Автор брошюры, с которым спорит Дидро, утверждал естественность и непосредственность, то есть прямое подражание природе. Дидро иначе понимает качества, необходимые великому актеру. «Я хочу, чтобы он был очень рассудочным; он должен быть холодным, спокойным наблюдателем. Следовательно, я требую от него проницательности, но никак не чувствительности, искусства всему подражать... способности передавать любые роли и характеры» (5, 571).
Актер, подчиненный только эмоциям, будет неровен. «Игра нутром» не дает никакой цельности образа, на разных спектаклях актер будет то сильным, то слабым, то горячим, то холодным. «Меж тем актер, который играет, руководствуясь рассудком, изучением человеческой природы, неустанным подражанием идеальному образу, воображением, памятью,— будет одинаков на всех представлениях, всегда равно совершенен: все было измерено, рассчитано, изучено, упорядочено в его голове; нет в его декламации ни однообразия, ни диссонансов. Пылкость имеет свои нарастания, взлеты, снижения, начало, середину и высшую точку. Те же интонации, те же позы, те же движения; если что-нибудь меняется от представления к представлению, то обычно в пользу последнего. Такой актер не переменчив: это зеркало, всегда отражающее предметы и отражающее с равной точностью, силой и правдивостью» (5, 572—573).
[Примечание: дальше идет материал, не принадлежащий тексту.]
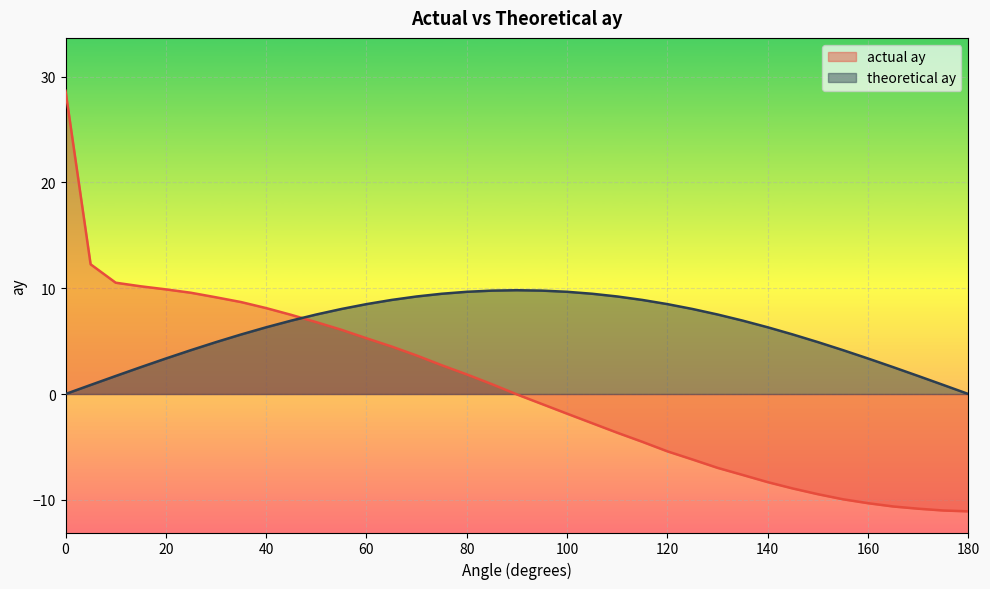

Rank the series by their average value, from lowest to highest.

actual ay, theoretical ay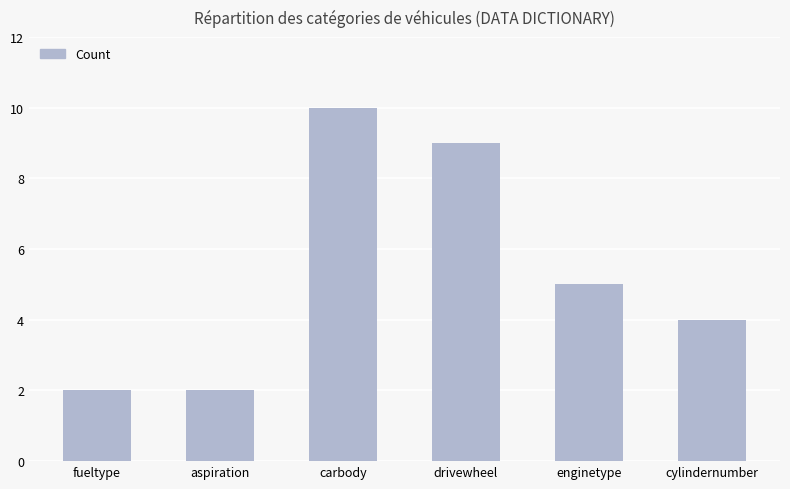

Does the chart contain any negative values?

No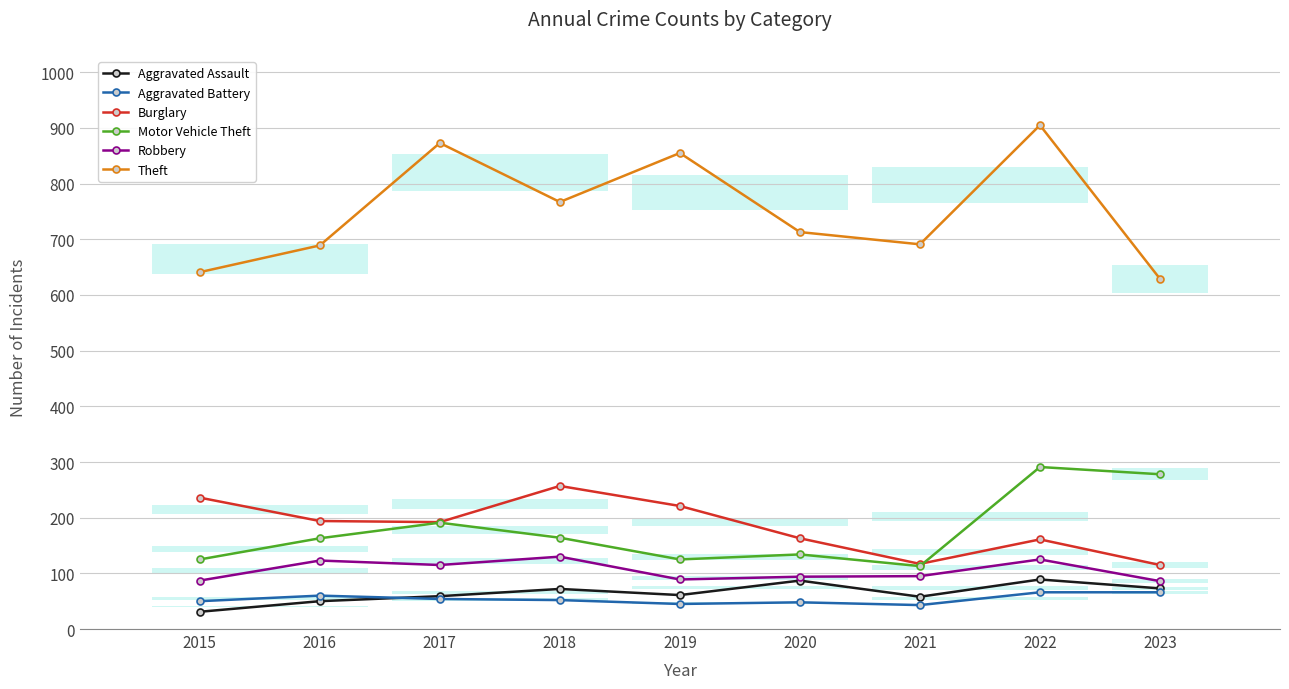

What are all the series names shown in the legend?

Aggravated Assault, Aggravated Battery, Burglary, Motor Vehicle Theft, Robbery, Theft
Как известно, это положение Дидро стало одной из основ системы К.С. Станиславского. Но, конечно, тождества между концепциями Дидро и великого режиссера нет. Однако, безусловно, что оба боролись против игры «нутром». Воплощением защищаемого им принципа для Дидро является актриса Клерон. «Что может быть совершеннее игры Клерон? Однако последите за ней, изучите ее, и вы убедитесь, что к шестому представлению она знает наизусть все детали своей... роли. Несомненно, она создала себе образ, и сперва стремилась приспособиться к нему; несомненно, образ этот она задумала сколь можно более высоким, величественным и совершенным. Но образ этот — взятый ли из истории, или вызванный ее воображением подобно призраку,— не она сама. Будь он лишь равен ей, какой слабой и жалкой была бы ее игра! Когда путем упорной работы она приблизилась, насколько смогла, к своей идее,— все кончено; твердо держаться на этом уровне — дело упражнений и памяти <....> лишь только поднялась она на высоту своего призрака, борьба окончена; она владеет собой, она повторяет себя без всякого волнения» (5, 573).
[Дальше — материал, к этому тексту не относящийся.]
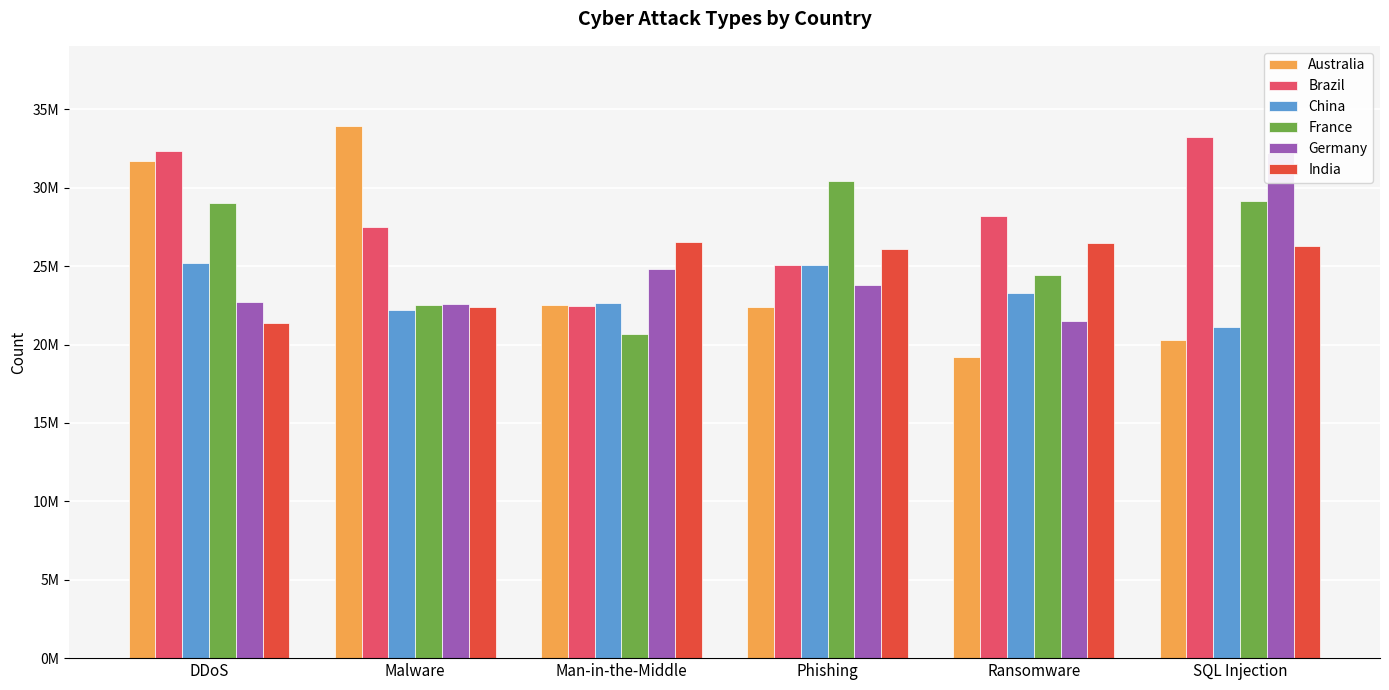

What is the average value of the Germany series?

24612560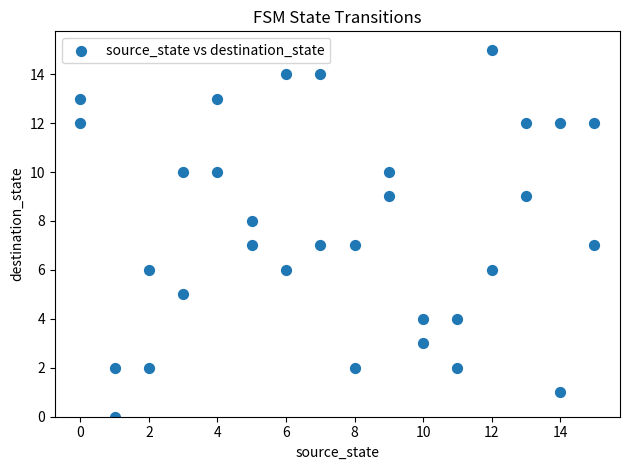

What is the range of Y values (max minus min)?

15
В «Парадоксе об актере» Дидро выступает против классицистической выспренности, ходульности, неестественности актерской игры, за уже знакомую нам триаду — правда, естественность, простота. Но вместе с тем он резко подчеркивает несовпадение сценической правды, естественности, простоты с натуральным поведением и реальными чувствами актера в жизни. Дидро выступает против того, что в театре называется «игрой нутром», то есть против чрезмерной чувствительности, не контролируемой разумом, против эмоциональной возбудимости и стихийности, которые подменяют подлинное творчество. Чувствительный актер играет неровно, его успехи и неудачи в равной мере имеют характер случайности.
Поэтому Дидро требует от актера рассудочности и самоконтроля, которые должны вытекать из общих представлений об образе, о смысле роли. Парадокс состоит в своего рода «обратном соотношении» между чувствительностью и рассудком, которое является условием достижения правдивости актерской игры: «Крайняя чувствительность порождает посредственных актеров; посредственная чувствительность порождает толпы скверных актеров; полное отсутствие чувствительности создает величайших актеров» (5, 577).